How do I tell my boss that I am resigning to go to another company?
Congratulations on moving on to a better job/situation.
It’s always better if you are the one cutting the tie rather than your boss telling you to move on. In general, I advise “not burning any bridges.” Do it professionally and amicably.
I am assuming you are leaving for greener pastures because of better compensation, more responsibility, better working environment, better location, and/or any one of a number of reasons. During your resignation conversation with your boss, stress that you have this opportunity that’s pulling you away. Cite the pluses of this opportunity that are driving your decision. Don’t point out you are not getting the same opportunities in your current job. Just leave it unsaid. In general, I advise against saying you are leaving because you are pushed away. The more sincere and enthusiastic you sound about the new opportunity the better it will go.
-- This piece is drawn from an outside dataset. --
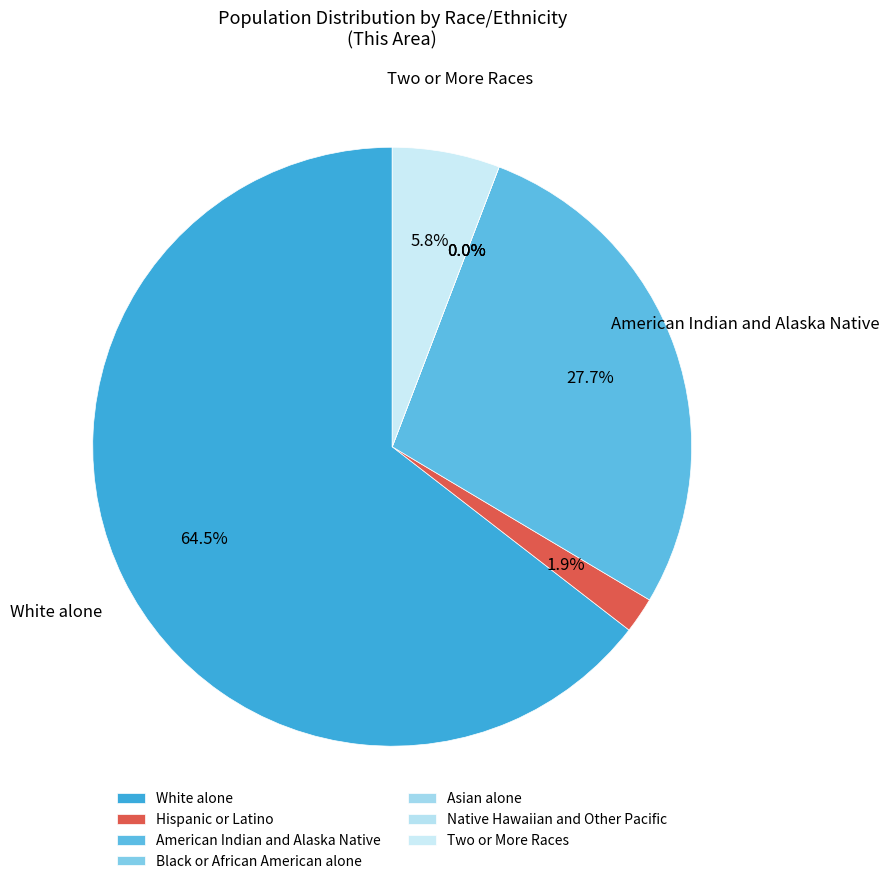

What portion of the pie excludes Hispanic or Latino?

98.1%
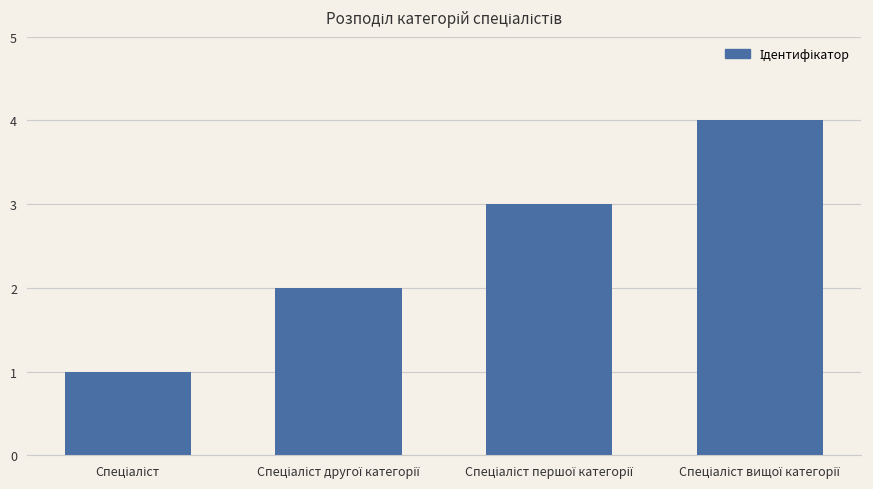

What is the sum of all values?

10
You want to leave your boss with a positive and assertive impression as you head out the door.
In the extreme case you feel you are working in hell, I still recommend you handle the departure with professionalism. The conversation will obviously be more circumspect, but there’s no need for outright animosity. Sometimes life moves in strange ways. You never know when your paths might cross again with your old boss or with your former organization. So unless you are absolutely sure you want a complete break forever, leave with a possibility of reconnecting in the future. You never know what your future situation might be. And it really doesn’t cost anything to leave this option open.
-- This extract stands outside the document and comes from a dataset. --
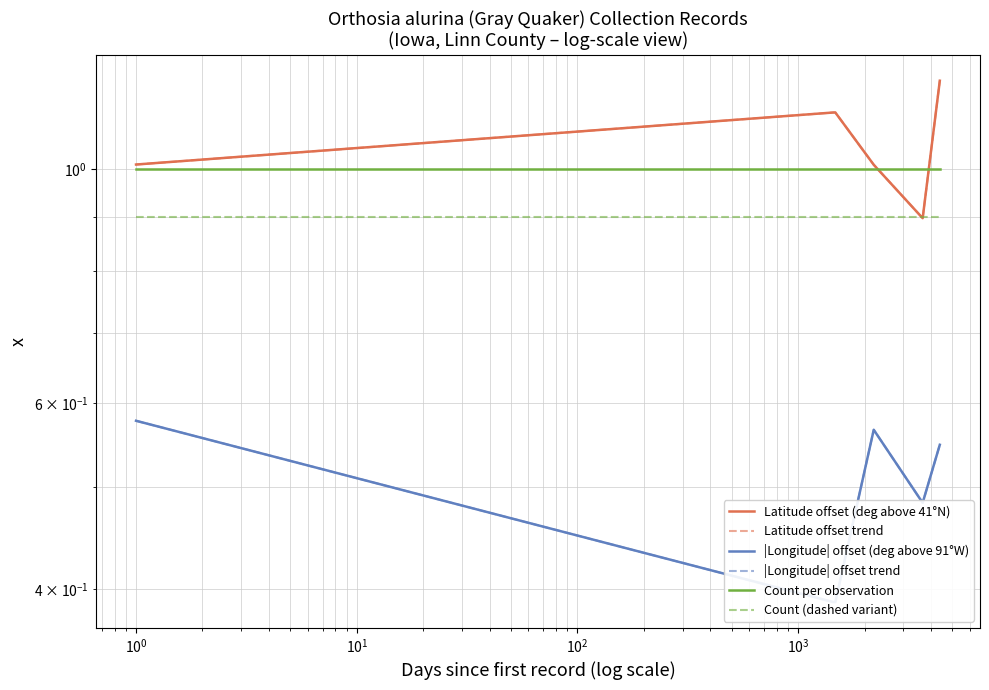

What is the label of the 2nd point from the right?

$\mathdefault{10^{3}}$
To prepare for the resignation talk, draft a “script” for yourself on how to begin the conversation. Crystalize in your mind the top three “pull” factors you want to emphasize. If you are highly thought of in the company, you might get a question whether there is anything they can do to convince you to stay? Would you be open to a counter-offer? This could be a tough question. While tempting, remember that you’ve committed yourself to your new company. You’ll be burning that bridge if you change your mind about joining. If you do change your mind, word will likely get around and you might get a reputation you don’t want and hard to remove. That happened to me once. I made an offer to someone who eventually changed his mind on the day he was supposed to start work. I would never forgive him. On the other hand, if your current company offers you the moon to get you to stay, you might consider burning that bridge.